Extract provided -
start

IEA Training Manual - Module 5

6.1.3 What is policy analysis?

With a basic understanding of policies and policy instruments, what is policy analysis? It can be considered any systematic analysis of any and all components of the policy process as illustrated (Figure 24) (Najam 2005). The policy process includes the formal activities of policy formulation and implementation of the policy life cycle. Najam describes the policy process as consisting of three primary components: policy choice, policy implementation and policy assessment (Najam 1995). With policy choice, government and society are formulating the goal that should be achieved and the types of policy instruments that could best achieve the goal. Following implementation of these instruments, assessment links policy choice to implementation and asks if the original goal is being achieved, and if not, why not. All three gears of the policy process need to move in order for policy to work (Figure 23).

Figure 23: Gears of the policy
process (from Najam 2005)

Analysis of government policies is an inexact process wrought with uncertainties. It is, however, an essential segment of social learning and adaptation that brings attention to the complex relationship between decision making and environmental outcomes. Policy analysis is rarely exhaustive and in most cases, cannot be prescriptive. It provides baseline information, points out major linkages between decisions and environmental outcomes, and provides a starting point for consideration of more sustainable policy options.
In order to slow, stop and ultimately reverse environmental degradation, we need to understand not only what is directly causing that degradation, but also how human society is contributing through its policies and decisions. Policies, formal or informal create the “rules of the game,” and they represent leverage points influential in system direction. But because policies are deeply ingrained, they often are difficult to change unless their relationship to the interests of social groups is well understood.

Analysing the linkages between observed environmental chang and society’s policies is one of the most important yet most challenging aspects of IEA. It is one thing to recognize a linkage (e.g., between groundwater depletion and water withdrawal for irrigation). In order to go to the root of the problem, one must look not only at potential physical causes, but also understand public policy decisions and the web of related interests that lay in the background (e.g., economic incentives for water pumping, strategic food self-sufficiency policies). Even deeper, one needs to develop a clear picture of how political and economic interests motivate various actors from government to agribusinesses to farmers, getting them involved in formulating and accepting a particular policy in contrast to perpetuating unsustainable forms of behaviour.

It also is important to understand that societal responses may mitigate an environmental problem leading to improving the state of the environment, or could be in themselves drivers for worsening the same problem or creating new ones. For example, subsidizing energy prices could be increase energy accessibility for the poor. However, low energy prices could send market signals that result in a growing energy demand, that results in an increase in harmful air emissions. 

Case Study

Saudi Arabia’s food self sufficiency policy and impact on water resources

Source: http://www.fao.org/documents/show_cdr.asp?url_file=/docrep/W4356E/w4356e0q.htm

Environmental issue of concern


Water withdrawal

In 1992, total water withdrawal was estimated at 17 km3, of which 90 per cent was for agricultural purposes. That was up nearly five per cent over the 16.3 km3 recorded in 1990. Desalinated water is used for municipal not agricultural purposes because it is too saline for irrigation even after treatment. Treated wastewater is used to irrigate non-edible crops, for landscape irrigation and for industrial cooling. However, most of the water used (> 13.5 km3) comes from non-renewable, deep aquifers. At the 1990 rate of abstraction, it is estimated that the usable reserves will last for no more than 25–30 years. The quality of the abstracted water is likely to deteriorate with time because of the flow of low quality water in a given aquifer towards the core of the depression at the point of use. In 1988, there were
4 667 multi-purpose government wells, and 44 080 multipurpose private wells.

end

Data shown -

start

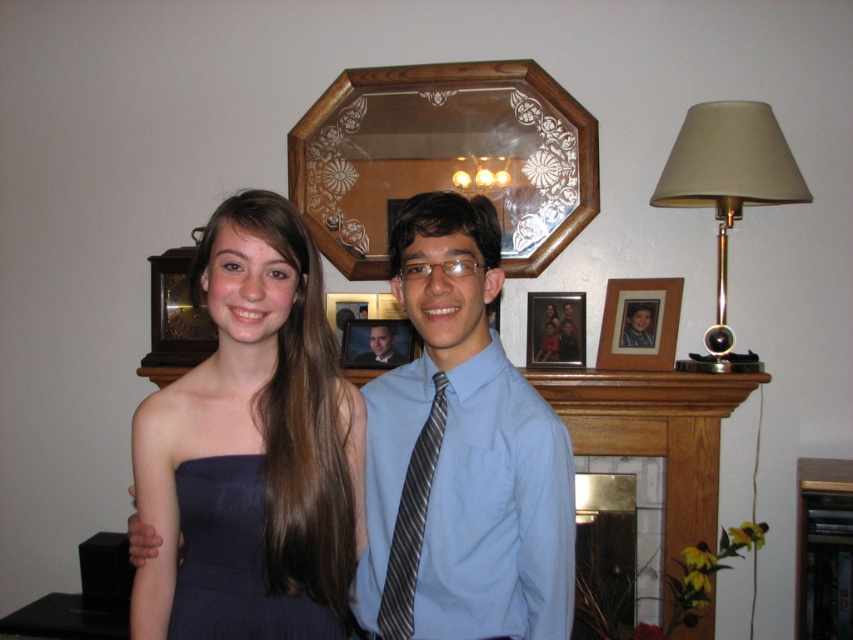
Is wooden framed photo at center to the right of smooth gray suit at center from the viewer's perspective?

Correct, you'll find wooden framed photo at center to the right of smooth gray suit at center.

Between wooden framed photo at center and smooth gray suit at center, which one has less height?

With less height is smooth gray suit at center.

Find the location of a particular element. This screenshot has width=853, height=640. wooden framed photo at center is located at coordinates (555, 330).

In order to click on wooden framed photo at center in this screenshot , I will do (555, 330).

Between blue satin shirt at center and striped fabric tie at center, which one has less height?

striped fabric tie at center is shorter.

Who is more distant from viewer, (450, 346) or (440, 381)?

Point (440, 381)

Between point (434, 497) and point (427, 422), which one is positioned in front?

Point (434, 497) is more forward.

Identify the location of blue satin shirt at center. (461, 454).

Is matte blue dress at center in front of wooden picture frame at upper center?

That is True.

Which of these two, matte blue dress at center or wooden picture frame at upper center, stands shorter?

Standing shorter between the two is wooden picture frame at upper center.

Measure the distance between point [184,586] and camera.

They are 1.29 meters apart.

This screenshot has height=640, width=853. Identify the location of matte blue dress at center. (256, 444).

end
start

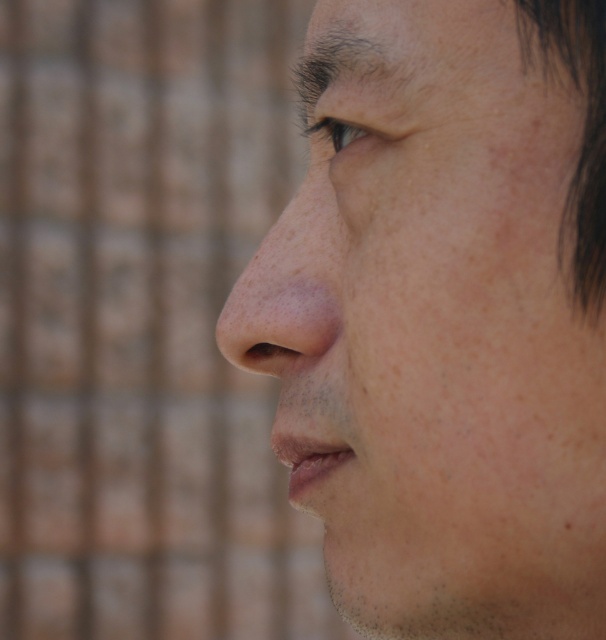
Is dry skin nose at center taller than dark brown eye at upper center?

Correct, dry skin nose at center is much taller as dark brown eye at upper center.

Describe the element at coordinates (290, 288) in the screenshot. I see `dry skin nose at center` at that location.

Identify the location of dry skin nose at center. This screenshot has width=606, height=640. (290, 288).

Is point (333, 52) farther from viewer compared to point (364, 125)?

end

Tasks for this exercise -
a – Locate every line in the records that contains the word "width", and copy each of those lines.
b – Pick up the text on policy analysis and Saudi Arabia's water withdrawal after its last sentence, and write the next part.

Results of the tasks -
a –
Find the location of a particular element. This screenshot has width=853, height=640. wooden framed photo at center is located at coordinates (555, 330).
This screenshot has height=640, width=853. Identify the location of matte blue dress at center. (256, 444).
Identify the location of dry skin nose at center. This screenshot has width=606, height=640. (290, 288).

b –
Irrigation and drainage development

The most recent soil surveys (1989) and classifications put the area of land suitable for irrigated agriculture at about 10 million ha. However, the limiting factor is water. Depletion of non-renewable “fossil” water already is taking place at a very high rate.

All agriculture is irrigated, and in 1992 the area under water managment was estimated at about 1.6 million ha, all equipped for full/partial control irrigation. Surface irrigation is practiced on the old agricultural lands, cultivated since before 1975, which represent about 34 per cent of the irrigated area. Sprinkler irrigation is practiced on about 64 per cent of the irrigated areas. The central pivot sprinkler system covers practically all the lands cropped with cereals. Normally, pumped groundwater from one deep well supplies one or two central pivots. The irrigation application efficiency of this method is estimated at between 70 and 85 per cent. Vegetables and fruit trees in general are irrigated by drip and bubbler methods respectively. Groundwater is used on almost 96 per cent of the irrigated area, treated wastewater on one per cent.

In 1992, 428 000 ha were estimated to be cultivated by 1 070 large farms, with an area of more than 200 ha each. The total area of medium farms (5–200 ha) was 730 000 ha, comprising 7 300 farms. Small farms (< 5 ha) covered 450 000 ha, comprising 180 000 farms.

The average cost for irrigation development is about US$251/ha for microirrigation, sprinkler irrigation and surface irrigation systems respectively. Water is free of charge.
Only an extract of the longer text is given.